Damgaard – the all-time leader in Danish national team games (265) – witnessed his nation recording an all-time best fourth-place finish after a 6-2 bronze-medal loss to Tre Kronor in the Swedish capital He also took part in the celebrations as his 2002-03 Danish national team was honored at the Contributors’ Awards during the IIHF’s two-day Hall of Fame event.

With Damgaard setting the tone as their top defenseman, that team ended a 54-year Danish absence from the top division of the Ice Hockey World Championship It secured promotion from Division I in 2002 with crucial wins over Norway and Hungary and then stunned the world in 2003 by beating the U.S. 5-2 and tying Canada 2-2 at the Worlds in Finland. The Danes have never been relegated since.

Damgaard was the recipient of the IIHF’s 2018 Bibi Torriani Award as an outstanding player for an up-and-coming hockey nation, and the achievements of 2002-03 form a big part of his legacy.

 Yet he also appreciates that his group couldn’t have done it without head coach Mikael Lundstrom. The Swede, whose varied coaching resume also included the national teams of France and Kuwait, would guide Denmark through the 2006 Worlds.

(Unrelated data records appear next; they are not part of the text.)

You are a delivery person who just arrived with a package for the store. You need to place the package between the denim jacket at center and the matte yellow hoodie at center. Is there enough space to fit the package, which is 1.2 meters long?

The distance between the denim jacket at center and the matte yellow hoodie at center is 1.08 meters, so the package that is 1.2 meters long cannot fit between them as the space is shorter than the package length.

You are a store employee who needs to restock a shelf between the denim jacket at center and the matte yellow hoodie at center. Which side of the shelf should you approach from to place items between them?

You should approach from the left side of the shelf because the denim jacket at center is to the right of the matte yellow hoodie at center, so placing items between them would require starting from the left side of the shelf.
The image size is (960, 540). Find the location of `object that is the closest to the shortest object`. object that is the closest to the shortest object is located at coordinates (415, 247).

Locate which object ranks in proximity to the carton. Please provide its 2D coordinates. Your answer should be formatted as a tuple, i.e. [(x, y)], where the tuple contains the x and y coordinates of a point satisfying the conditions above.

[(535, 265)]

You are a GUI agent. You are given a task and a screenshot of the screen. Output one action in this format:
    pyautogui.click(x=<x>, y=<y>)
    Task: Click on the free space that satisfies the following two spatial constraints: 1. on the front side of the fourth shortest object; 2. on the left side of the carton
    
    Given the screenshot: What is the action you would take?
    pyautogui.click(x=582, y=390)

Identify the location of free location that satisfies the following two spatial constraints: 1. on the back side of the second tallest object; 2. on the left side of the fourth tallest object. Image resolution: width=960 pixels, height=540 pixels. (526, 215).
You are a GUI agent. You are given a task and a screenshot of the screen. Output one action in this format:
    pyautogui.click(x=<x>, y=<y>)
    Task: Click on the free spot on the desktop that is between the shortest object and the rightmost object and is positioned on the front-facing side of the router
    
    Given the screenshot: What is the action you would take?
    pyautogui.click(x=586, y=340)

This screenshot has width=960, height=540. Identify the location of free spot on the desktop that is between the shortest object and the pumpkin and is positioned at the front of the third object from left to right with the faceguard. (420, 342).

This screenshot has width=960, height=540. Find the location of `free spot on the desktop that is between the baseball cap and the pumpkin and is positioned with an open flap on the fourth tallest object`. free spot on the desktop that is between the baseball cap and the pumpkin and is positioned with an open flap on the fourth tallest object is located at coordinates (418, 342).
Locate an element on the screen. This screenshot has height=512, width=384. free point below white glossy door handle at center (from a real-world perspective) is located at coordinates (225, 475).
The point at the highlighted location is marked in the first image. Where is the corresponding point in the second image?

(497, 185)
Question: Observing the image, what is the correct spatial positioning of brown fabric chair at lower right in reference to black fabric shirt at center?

“He came in with a whole new mentality,” Damgaard told IIHF.com. “We wanted to be a little bit more professional, but also wanted to keep the Danish way. And the Danish way is still working it’s like, when we come together, we have fun, and when you have fun, you play better, and then you want to do it even better for the guy sitting next to you.

 So he understands that we wanted to keep our Danish way, and he brought in that professionalism. That’s why we had success.”

The family feeling within Danish hockey is a through line that connects the 2002-03 national teams to the Cinderella squad who made history in Herning and Stockholm.

“The group chemistry at that time was almost the same as we have today,” said Damgaard, who wore the “C” for Denmark at 11 IIHF men’s tournaments before retiring at 35. “The Danish people are good at coming together like a group, being happy together, like a big family.

 We play with our hearts for the lion on our jersey, and that’s why the guys are here today. You see a guy like Nikolaj Ehlers. Twenty-four hours after he’s out of the NHL playoffs, he comes back right away, because he wants to play with our guys. We’re so proud to play for our country.”